> [EXERCISE BRIEF]
Please copy all of the records exactly, leaving nothing out.

(DATA SECTION)

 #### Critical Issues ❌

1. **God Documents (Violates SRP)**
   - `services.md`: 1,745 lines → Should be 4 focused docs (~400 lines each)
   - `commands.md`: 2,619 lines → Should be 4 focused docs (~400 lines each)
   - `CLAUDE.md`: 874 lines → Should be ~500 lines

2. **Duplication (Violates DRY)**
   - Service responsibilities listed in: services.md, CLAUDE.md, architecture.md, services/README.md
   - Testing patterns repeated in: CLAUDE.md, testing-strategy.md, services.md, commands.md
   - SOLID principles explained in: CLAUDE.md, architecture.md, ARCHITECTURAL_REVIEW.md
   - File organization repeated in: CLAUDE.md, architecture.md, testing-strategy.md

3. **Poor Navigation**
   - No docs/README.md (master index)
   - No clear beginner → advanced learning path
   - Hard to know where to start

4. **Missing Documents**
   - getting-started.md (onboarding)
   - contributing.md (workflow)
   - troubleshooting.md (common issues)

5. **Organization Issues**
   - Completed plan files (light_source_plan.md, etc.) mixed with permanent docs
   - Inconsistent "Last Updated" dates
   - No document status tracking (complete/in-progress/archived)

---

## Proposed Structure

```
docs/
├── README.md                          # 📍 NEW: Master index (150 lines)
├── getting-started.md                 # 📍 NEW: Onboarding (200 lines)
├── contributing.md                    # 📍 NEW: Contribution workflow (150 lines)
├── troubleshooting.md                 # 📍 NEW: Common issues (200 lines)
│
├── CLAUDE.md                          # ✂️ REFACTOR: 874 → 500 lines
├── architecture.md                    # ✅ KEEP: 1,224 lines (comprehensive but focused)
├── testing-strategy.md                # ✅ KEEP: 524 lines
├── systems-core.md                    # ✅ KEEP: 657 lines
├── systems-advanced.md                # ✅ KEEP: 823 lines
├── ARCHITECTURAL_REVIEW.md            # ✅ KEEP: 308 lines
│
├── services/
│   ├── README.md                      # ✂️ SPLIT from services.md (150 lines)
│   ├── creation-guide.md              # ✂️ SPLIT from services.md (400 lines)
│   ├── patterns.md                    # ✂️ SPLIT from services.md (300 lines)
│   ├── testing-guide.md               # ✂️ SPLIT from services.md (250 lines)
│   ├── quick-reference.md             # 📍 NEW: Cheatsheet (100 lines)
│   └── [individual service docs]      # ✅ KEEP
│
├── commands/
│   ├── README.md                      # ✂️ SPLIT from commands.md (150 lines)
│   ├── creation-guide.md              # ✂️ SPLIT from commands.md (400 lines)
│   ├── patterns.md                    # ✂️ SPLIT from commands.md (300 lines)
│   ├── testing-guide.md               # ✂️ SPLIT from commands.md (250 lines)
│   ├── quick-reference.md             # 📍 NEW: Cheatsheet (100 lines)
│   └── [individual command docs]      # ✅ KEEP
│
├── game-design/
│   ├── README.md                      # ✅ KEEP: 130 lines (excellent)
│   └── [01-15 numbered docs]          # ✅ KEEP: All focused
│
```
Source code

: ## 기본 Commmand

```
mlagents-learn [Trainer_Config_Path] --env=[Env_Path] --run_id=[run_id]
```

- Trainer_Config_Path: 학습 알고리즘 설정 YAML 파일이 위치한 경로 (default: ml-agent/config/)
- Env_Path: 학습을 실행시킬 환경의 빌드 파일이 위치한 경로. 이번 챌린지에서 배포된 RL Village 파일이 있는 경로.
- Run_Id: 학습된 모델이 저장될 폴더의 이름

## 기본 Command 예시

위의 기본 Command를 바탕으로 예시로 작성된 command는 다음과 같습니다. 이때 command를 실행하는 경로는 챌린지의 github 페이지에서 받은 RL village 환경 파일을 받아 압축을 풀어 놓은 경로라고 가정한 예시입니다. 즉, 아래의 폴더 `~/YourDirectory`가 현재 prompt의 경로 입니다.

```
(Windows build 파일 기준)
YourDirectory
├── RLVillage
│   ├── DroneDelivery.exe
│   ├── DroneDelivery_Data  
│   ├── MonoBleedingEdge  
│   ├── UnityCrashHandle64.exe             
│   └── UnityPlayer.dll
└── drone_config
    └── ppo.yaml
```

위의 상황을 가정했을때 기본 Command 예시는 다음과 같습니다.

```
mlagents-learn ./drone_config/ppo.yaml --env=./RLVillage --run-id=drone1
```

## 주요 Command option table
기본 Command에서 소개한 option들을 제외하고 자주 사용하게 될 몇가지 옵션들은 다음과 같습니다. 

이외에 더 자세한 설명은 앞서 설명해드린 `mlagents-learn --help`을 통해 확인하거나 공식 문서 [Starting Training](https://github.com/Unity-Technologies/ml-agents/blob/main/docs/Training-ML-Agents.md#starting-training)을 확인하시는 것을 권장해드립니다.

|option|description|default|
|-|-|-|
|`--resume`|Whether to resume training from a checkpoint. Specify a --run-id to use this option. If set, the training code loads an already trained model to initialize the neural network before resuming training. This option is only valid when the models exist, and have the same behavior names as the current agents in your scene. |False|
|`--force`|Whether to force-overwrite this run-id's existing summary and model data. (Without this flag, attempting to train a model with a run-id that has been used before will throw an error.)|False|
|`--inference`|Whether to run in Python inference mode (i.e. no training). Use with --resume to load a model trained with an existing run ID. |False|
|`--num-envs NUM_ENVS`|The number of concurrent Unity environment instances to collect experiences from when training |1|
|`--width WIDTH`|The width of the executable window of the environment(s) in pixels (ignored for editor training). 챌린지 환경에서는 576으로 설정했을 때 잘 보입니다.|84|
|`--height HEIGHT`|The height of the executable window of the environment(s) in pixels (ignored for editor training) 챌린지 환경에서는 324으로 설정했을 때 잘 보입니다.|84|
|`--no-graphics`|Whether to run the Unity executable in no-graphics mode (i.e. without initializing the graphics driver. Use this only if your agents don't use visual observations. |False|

(End DATA SECTION)

> [SOLUTION FOR THIS TASK]
 #### Critical Issues ❌

1. **God Documents (Violates SRP)**
   - `services.md`: 1,745 lines → Should be 4 focused docs (~400 lines each)
   - `commands.md`: 2,619 lines → Should be 4 focused docs (~400 lines each)
   - `CLAUDE.md`: 874 lines → Should be ~500 lines

2. **Duplication (Violates DRY)**
   - Service responsibilities listed in: services.md, CLAUDE.md, architecture.md, services/README.md
   - Testing patterns repeated in: CLAUDE.md, testing-strategy.md, services.md, commands.md
   - SOLID principles explained in: CLAUDE.md, architecture.md, ARCHITECTURAL_REVIEW.md
   - File organization repeated in: CLAUDE.md, architecture.md, testing-strategy.md

3. **Poor Navigation**
   - No docs/README.md (master index)
   - No clear beginner → advanced learning path
   - Hard to know where to start

4. **Missing Documents**
   - getting-started.md (onboarding)
   - contributing.md (workflow)
   - troubleshooting.md (common issues)

5. **Organization Issues**
   - Completed plan files (light_source_plan.md, etc.) mixed with permanent docs
   - Inconsistent "Last Updated" dates
   - No document status tracking (complete/in-progress/archived)

---

## Proposed Structure

```
docs/
├── README.md                          # 📍 NEW: Master index (150 lines)
├── getting-started.md                 # 📍 NEW: Onboarding (200 lines)
├── contributing.md                    # 📍 NEW: Contribution workflow (150 lines)
├── troubleshooting.md                 # 📍 NEW: Common issues (200 lines)
│
├── CLAUDE.md                          # ✂️ REFACTOR: 874 → 500 lines
├── architecture.md                    # ✅ KEEP: 1,224 lines (comprehensive but focused)
├── testing-strategy.md                # ✅ KEEP: 524 lines
├── systems-core.md                    # ✅ KEEP: 657 lines
├── systems-advanced.md                # ✅ KEEP: 823 lines
├── ARCHITECTURAL_REVIEW.md            # ✅ KEEP: 308 lines
│
├── services/
│   ├── README.md                      # ✂️ SPLIT from services.md (150 lines)
│   ├── creation-guide.md              # ✂️ SPLIT from services.md (400 lines)
│   ├── patterns.md                    # ✂️ SPLIT from services.md (300 lines)
│   ├── testing-guide.md               # ✂️ SPLIT from services.md (250 lines)
│   ├── quick-reference.md             # 📍 NEW: Cheatsheet (100 lines)
│   └── [individual service docs]      # ✅ KEEP
│
├── commands/
│   ├── README.md                      # ✂️ SPLIT from commands.md (150 lines)
│   ├── creation-guide.md              # ✂️ SPLIT from commands.md (400 lines)
│   ├── patterns.md                    # ✂️ SPLIT from commands.md (300 lines)
│   ├── testing-guide.md               # ✂️ SPLIT from commands.md (250 lines)
│   ├── quick-reference.md             # 📍 NEW: Cheatsheet (100 lines)
│   └── [individual command docs]      # ✅ KEEP
│
├── game-design/
│   ├── README.md                      # ✅ KEEP: 130 lines (excellent)
│   └── [01-15 numbered docs]          # ✅ KEEP: All focused
│
```
Source code

: ## 기본 Commmand

```
mlagents-learn [Trainer_Config_Path] --env=[Env_Path] --run_id=[run_id]
```

- Trainer_Config_Path: 학습 알고리즘 설정 YAML 파일이 위치한 경로 (default: ml-agent/config/)
- Env_Path: 학습을 실행시킬 환경의 빌드 파일이 위치한 경로. 이번 챌린지에서 배포된 RL Village 파일이 있는 경로.
- Run_Id: 학습된 모델이 저장될 폴더의 이름

## 기본 Command 예시

위의 기본 Command를 바탕으로 예시로 작성된 command는 다음과 같습니다. 이때 command를 실행하는 경로는 챌린지의 github 페이지에서 받은 RL village 환경 파일을 받아 압축을 풀어 놓은 경로라고 가정한 예시입니다. 즉, 아래의 폴더 `~/YourDirectory`가 현재 prompt의 경로 입니다.

```
(Windows build 파일 기준)
YourDirectory
├── RLVillage
│   ├── DroneDelivery.exe
│   ├── DroneDelivery_Data  
│   ├── MonoBleedingEdge  
│   ├── UnityCrashHandle64.exe             
│   └── UnityPlayer.dll
└── drone_config
    └── ppo.yaml
```

위의 상황을 가정했을때 기본 Command 예시는 다음과 같습니다.

```
mlagents-learn ./drone_config/ppo.yaml --env=./RLVillage --run-id=drone1
```

## 주요 Command option table
기본 Command에서 소개한 option들을 제외하고 자주 사용하게 될 몇가지 옵션들은 다음과 같습니다. 

이외에 더 자세한 설명은 앞서 설명해드린 `mlagents-learn --help`을 통해 확인하거나 공식 문서 [Starting Training](https://github.com/Unity-Technologies/ml-agents/blob/main/docs/Training-ML-Agents.md#starting-training)을 확인하시는 것을 권장해드립니다.

|option|description|default|
|-|-|-|
|`--resume`|Whether to resume training from a checkpoint. Specify a --run-id to use this option. If set, the training code loads an already trained model to initialize the neural network before resuming training. This option is only valid when the models exist, and have the same behavior names as the current agents in your scene. |False|
|`--force`|Whether to force-overwrite this run-id's existing summary and model data. (Without this flag, attempting to train a model with a run-id that has been used before will throw an error.)|False|
|`--inference`|Whether to run in Python inference mode (i.e. no training). Use with --resume to load a model trained with an existing run ID. |False|
|`--num-envs NUM_ENVS`|The number of concurrent Unity environment instances to collect experiences from when training |1|
|`--width WIDTH`|The width of the executable window of the environment(s) in pixels (ignored for editor training). 챌린지 환경에서는 576으로 설정했을 때 잘 보입니다.|84|
|`--height HEIGHT`|The height of the executable window of the environment(s) in pixels (ignored for editor training) 챌린지 환경에서는 324으로 설정했을 때 잘 보입니다.|84|
|`--no-graphics`|Whether to run the Unity executable in no-graphics mode (i.e. without initializing the graphics driver. Use this only if your agents don't use visual observations. |False|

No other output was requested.